Financial aid from the GSE

Financial aid from Stanford University

External fellowships

There are many funding opportunities offered outside of Stanford. The GSE admissions team has compiled an external fellowships and grants document for you to explore, though you should plan to do your own research into external funding as well. International students can find additional sources of funding on the Institute of International Education’s (IIE) Funding for U.S. Study website.

U.S. veterans

Stanford is committed to providing benefits through the Yellow Ribbon Provision of the Post 9/11 GI Bill® to students in degree-seeking programs. GSE students who qualify for Chapter 33 benefits at the 100% level, may be eligible for additional funding through the Yellow Ribbon Program. Please note that for GSE students receiving tuition fellowship funding, the Yellow Ribbon match may reduce and in some cases replace institutional grants and scholarships. Instructions for activating Veteran’s Affairs educational benefits for enrollment at Stanford are on the Office for Military-Affiliated Communities web page, Activate VA Education Benefits at Stanford.

International students

To meet immigration regulations, international students must show proof of adequate financial support to cover the length of time of their graduate program. While international students are not eligible for U.S. federal loan programs, they may qualify for private/alternative loans. Many lenders, however, require that a U.S. citizen or permanent resident co-sign the loan. You can find information and tools to help you choose private loan programs most frequently used by Stanford students here. A comprehensive list of private loan programs is available at

Of all the funding and financial aid options listed above, international students are eligible for:

  • Dean's fellowships
  • Other GSE funding options
  • Private (non-federal) loans
  • Knight-Hennessy Scholars (KHS) program
  • External fellowships

Resources for enrolled students

The GSE and Stanford University offer various forms of financial support to enrolled students.

GSE resources

Once master’s students matriculate, there are a variety of resources available to support academic work and unanticipated needs.

Travel fellowships are awarded for travel associated with paper presentations at conferences during a GSE master’s student’s academic program.

GSE Student Emergency Fund assists graduate students who experience a financial emergency or unanticipated expenses causing financial hardship.
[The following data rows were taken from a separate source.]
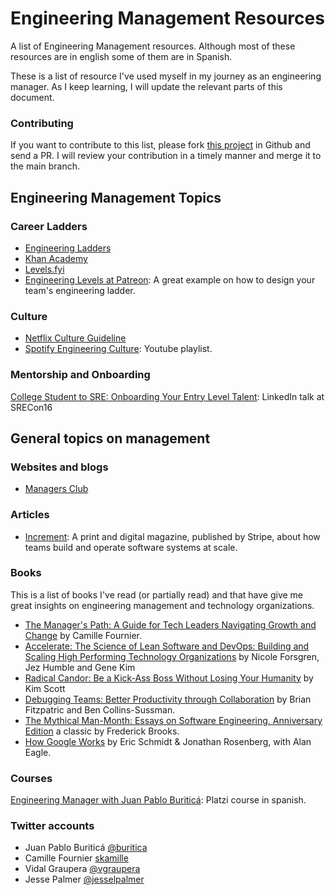 # Engineering Management Resources

A list of Engineering Management resources. Although most of these resources
are in english some of them are in Spanish.

These is a list of resource I've used myself in my journey as an engineering manager. As I keep learning, I will
update the relevant parts of this document.



### Contributing

If you want to contribute to this list, please fork [this project](https://github.com/jackboot7/engineering-management/)
in Github and send a PR. I will review your contribution in a timely manner and merge it
to the main branch.



## Engineering Management Topics

### Career Ladders

- [Engineering Ladders](http://www.engineeringladders.com/)
- [Khan Academy](https://engineering.khanacademy.org/posts/career-development.htm)
- [Levels.fyi](https://www.levels.fyi/)
- [Engineering Levels at Patreon](https://levels.patreon.com/): A great example on how to design your team's engineering ladder.

<!-- TODO: other topics -->

<!-- ### 1:1s -->
<!-- ### Hiring -->
<!-- ### Firing -->
<!-- ### Performance measure -->


### Culture

- [Netflix Culture Guideline](https://jobs.netflix.com/culture)
- [Spotify Engineering Culture](https://www.youtube.com/watch?v=Yvfz4HGtoPc&list=PLuV-Wj3HFAwZdJspPQpSuqHfox_4SBEXL): Youtube playlist.


### Mentorship and Onboarding

[College Student to SRE: Onboarding Your Entry Level Talent](https://www.youtube.com/watch?v=TYX5ihgIL7s): LinkedIn talk at SRECon16


## General topics on management

### Websites and blogs

- [Managers Club](https://www.managersclub.com/)


### Articles

- [Increment](https://increment.com/issues/): A print and digital magazine, published by Stripe, about how teams build and operate software systems at scale.


### Books

This is a list of books I've read (or partially read) and that have give me great insights on engineering management and technology organizations.

- [The Manager's Path: A Guide for Tech Leaders Navigating Growth and Change](https://www.amazon.com/-/es/Camille-Fournier/dp/1491973897/) by Camille Fournier.
- [Accelerate: The Science of Lean Software and DevOps: Building and Scaling High Performing Technology Organizations](https://www.amazon.com/-/es/Nicole-Forsgren-PhD/dp/1942788339) by Nicole Forsgren, Jez Humble and Gene Kim
- [Radical Candor: Be a Kick-Ass Boss Without Losing Your Humanity](https://www.amazon.com/-/es/Kim-Scott/dp/1250103509/) by Kim Scott
- [Debugging Teams: Better Productivity through Collaboration](https://www.amazon.com/-/es/Brian-W-Fitzpatrick/dp/1491932058/) by Brian Fitzpatric and Ben Collins-Sussman.
- [The Mythical Man-Month: Essays on Software Engineering, Anniversary Edition](https://www.amazon.com/-/es/Frederick-P-Brooks-Jr/dp/0201835959/) a classic by Frederick Brooks.
- [How Google Works](https://www.howgoogleworks.net/) by Eric Schmidt & Jonathan Rosenberg, with Alan Eagle.


### Courses

[Engineering Manager with Juan Pablo Buriticá](https://platzi.com/cursos/eng-management/): Platzi course in spanish.



### Twitter accounts

- Juan Pablo Buriticá [@buritica](https://twitter.com/buritica)
- Camille Fournier [skamille](https://twitter.com/skamille)
- Vidal Graupera [@vgraupera](https://twitter.com/vgraupera)
- Jesse Palmer [@jesselpalmer](https://twitter.com/jesselpalmer)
This fund is meant to support those who cannot reasonably resolve their financial difficulty through fellowships, loans, or personal resources.

ICE/IEPA MA Fund supports academic and professional development (e.g., MA paper research, conferences) in the field of international comparative education.

Stanford University resources

Cardinal Care subsidy: The university’s Cardinal Care student health insurance plan is managed by the Vaden Health Center. The Financial Aid Office administers an automatic university-wide subsidy program for graduate students.

Graduate Student Aid Fund: The Financial Aid Office assists a limited number of graduate students with university fees such as the Campus Health Service Fee and Cardinal Care Insurance when those fees cause significant hardship.

Emergency Grant-In-Aid Fund assists graduate students who experience a financial emergency or unanticipated expenses (e.g., medical or dental) causing financial hardship.

Graduate Family Grant provides need-based funding for graduate students with dependent children. Funds may be used flexibly to cover expenses such as childcare, healthcare, insurance and rent.

Graduate housing loan offers temporary financial support to graduate students for off-campus housing move-in costs, such as first and last month's rent and security deposit.

Paid internships: Internships may be for pay or course credit, but not both for the same work. Programs that require students to complete an internship may provide paid opportunities. Approval from your program director is required.

Additional hourly work: Students may work for pay as "casual labor" at Stanford for up to eight hours a week, provided work does not adversely impact the academic program. Approval from your program director is required.